The same may be unfortunately true of the infamous Matthew Shepard case. The savagely murdered gay youth was probably not, as we were told for years, the victim of the rage of Wyoming redneck homophobes, energized in their hatred by the sexual prejudices of an intolerant culture. The truth was more complicated, though Shepard’s fate just as tragic.

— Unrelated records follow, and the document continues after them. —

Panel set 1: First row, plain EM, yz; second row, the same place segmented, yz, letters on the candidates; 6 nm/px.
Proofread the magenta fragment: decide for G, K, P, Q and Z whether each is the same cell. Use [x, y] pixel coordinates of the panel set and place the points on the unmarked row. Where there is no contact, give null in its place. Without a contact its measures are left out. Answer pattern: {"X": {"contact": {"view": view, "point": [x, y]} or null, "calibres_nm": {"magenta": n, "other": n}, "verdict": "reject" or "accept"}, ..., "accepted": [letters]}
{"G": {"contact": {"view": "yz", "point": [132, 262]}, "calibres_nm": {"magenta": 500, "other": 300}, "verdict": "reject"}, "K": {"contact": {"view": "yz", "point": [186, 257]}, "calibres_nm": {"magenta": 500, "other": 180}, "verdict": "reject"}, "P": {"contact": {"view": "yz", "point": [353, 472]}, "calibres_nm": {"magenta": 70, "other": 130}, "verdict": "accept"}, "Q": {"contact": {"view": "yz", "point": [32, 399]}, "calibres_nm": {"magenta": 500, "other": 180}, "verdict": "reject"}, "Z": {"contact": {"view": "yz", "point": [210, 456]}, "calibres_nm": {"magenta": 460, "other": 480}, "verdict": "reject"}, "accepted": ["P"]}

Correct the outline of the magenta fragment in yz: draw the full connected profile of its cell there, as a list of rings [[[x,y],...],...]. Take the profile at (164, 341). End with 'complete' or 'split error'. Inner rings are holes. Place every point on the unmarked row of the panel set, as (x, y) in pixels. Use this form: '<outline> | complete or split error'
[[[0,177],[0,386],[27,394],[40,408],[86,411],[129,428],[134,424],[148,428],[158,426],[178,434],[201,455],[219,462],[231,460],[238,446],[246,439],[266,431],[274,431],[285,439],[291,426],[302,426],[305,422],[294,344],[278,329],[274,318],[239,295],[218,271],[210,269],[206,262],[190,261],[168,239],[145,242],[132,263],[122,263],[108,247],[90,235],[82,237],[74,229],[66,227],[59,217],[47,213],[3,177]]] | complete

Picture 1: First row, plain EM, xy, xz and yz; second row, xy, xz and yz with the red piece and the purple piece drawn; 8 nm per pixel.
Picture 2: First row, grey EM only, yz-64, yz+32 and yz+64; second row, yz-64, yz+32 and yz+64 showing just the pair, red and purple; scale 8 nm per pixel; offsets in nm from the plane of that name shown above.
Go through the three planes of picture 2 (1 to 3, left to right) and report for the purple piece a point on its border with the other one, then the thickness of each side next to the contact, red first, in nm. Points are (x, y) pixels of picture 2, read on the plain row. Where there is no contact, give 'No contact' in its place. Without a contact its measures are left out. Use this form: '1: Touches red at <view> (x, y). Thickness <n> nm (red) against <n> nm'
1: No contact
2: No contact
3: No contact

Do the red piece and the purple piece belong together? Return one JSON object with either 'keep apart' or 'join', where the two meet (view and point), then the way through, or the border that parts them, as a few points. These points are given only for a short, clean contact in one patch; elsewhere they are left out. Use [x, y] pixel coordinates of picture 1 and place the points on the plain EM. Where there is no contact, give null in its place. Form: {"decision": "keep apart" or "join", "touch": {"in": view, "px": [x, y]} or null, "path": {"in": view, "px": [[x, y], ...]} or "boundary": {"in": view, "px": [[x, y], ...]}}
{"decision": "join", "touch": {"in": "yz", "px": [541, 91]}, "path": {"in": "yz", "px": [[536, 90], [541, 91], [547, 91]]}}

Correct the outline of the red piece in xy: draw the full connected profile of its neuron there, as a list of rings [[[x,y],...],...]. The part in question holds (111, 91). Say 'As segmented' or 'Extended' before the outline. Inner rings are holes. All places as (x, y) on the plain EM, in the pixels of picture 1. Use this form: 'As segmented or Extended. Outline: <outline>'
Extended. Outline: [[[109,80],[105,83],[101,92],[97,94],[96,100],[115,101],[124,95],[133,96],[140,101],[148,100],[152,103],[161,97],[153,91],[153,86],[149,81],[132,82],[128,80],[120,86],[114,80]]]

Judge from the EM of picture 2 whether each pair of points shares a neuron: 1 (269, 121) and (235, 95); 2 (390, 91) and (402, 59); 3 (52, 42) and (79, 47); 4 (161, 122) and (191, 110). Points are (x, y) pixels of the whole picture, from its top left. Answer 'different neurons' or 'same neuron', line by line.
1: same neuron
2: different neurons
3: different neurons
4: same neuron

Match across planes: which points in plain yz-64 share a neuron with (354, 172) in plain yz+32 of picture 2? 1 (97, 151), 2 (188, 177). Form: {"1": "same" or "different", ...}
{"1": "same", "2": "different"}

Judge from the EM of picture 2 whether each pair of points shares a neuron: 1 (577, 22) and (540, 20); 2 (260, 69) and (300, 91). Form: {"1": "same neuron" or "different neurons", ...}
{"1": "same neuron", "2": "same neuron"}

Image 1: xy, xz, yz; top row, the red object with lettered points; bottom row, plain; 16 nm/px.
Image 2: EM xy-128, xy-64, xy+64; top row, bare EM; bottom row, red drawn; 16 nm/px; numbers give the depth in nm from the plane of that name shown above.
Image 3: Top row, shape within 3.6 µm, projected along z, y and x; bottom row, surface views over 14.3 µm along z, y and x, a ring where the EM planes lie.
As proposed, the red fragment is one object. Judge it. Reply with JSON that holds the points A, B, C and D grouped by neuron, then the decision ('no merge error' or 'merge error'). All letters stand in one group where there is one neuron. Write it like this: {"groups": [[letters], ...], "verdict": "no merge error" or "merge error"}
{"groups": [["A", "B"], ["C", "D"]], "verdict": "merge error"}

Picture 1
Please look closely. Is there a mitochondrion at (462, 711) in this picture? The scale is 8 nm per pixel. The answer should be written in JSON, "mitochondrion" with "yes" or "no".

A 13-year-long investigation by a gay writer, who reexamined the Shepard case with the intention of writing a screenplay, instead suggests that it might be more likely that Shepard was cruelly tortured and beaten into a coma by methamphetamine-crazed psychotics, who may on prior occasions have shared their drug use with Shepard and intended to rob him. For all their crude macho talk, the two evil perpetrators may have been bisexual themselves. Shepard’s own homosexuality, in other words, seems to have been incidental to, not the cause of, his lamentable death. If Shepard’s sad fate must be an icon of anything, it more likely serves as a warning that the vicious meth cartels in rural America are out of control, and the addicted can ensnare and murder anyone, including naïve college students. Again, no matter — what was false has served noble purposes in a way that what was true will not.